= VOS TÂCHES =
1. D'après le texte fourni, quel poète commencera le bel âge de poésie ?
2. Citez fidèlement tout le passage du texte fourni, depuis les mots « Plus tard, dans » jusqu'aux mots « familiers de la vie. ».

CHAPITRE IX.


Chants populaires de l’ancienne Grèce. — Anacréon. — Simonide.


Plus tard, dans ce bel âge de poésie que commencera Pindare, nous retrouverons encore l’accent lyrique se mêlant à la philosophie chez un peuple amoureux des arts. Il nous reste à suivre, avant cette époque, le jeu de la lyre dans les soins, les passions, les plaisirs familiers de la vie.

En quel pays plus que la Grèce dut-il se rencontrer une poésie anonyme et populaire ? Là où le génie sortait, en se dégageant comme une flamme plus vive d’un milieu tout spirituel, la foule même étincelait. De là souvent une licence de langage qu’excitait la corruption même du culte ; mais, souvent aussi, une noble poésie, dans l’expression même de ce que la vertu devait condamner. Nous ne rassemblons pas ici le reste des refrains épars de ce peuple poétique, chants de guerre ou de fête, chants du marin ou du moissonneur ; mais l’histoire ne peut oublier ce qui sert à l’expliquer et fit battre des cœurs généreux, même en les égarant.

= EXTRAIT DES DONNÉES =
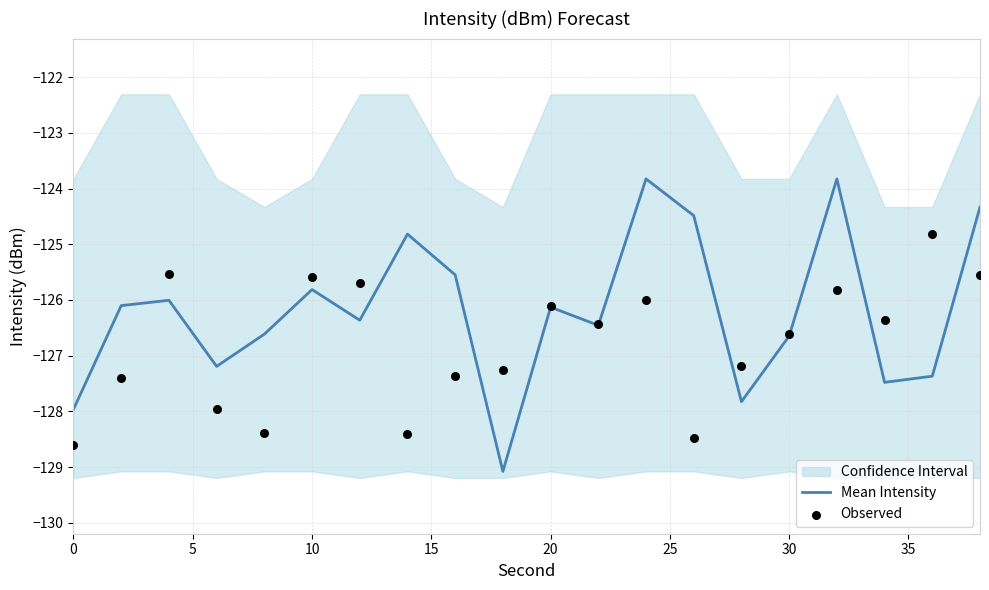

Is it true that Mean Intensity equals -126.1 at 20?

True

= RÉPONSES FOURNIES =
1. Pindare.

2.
Plus tard, dans ce bel âge de poésie que commencera Pindare, nous retrouverons encore l’accent lyrique se mêlant à la philosophie chez un peuple amoureux des arts. Il nous reste à suivre, avant cette époque, le jeu de la lyre dans les soins, les passions, les plaisirs familiers de la vie.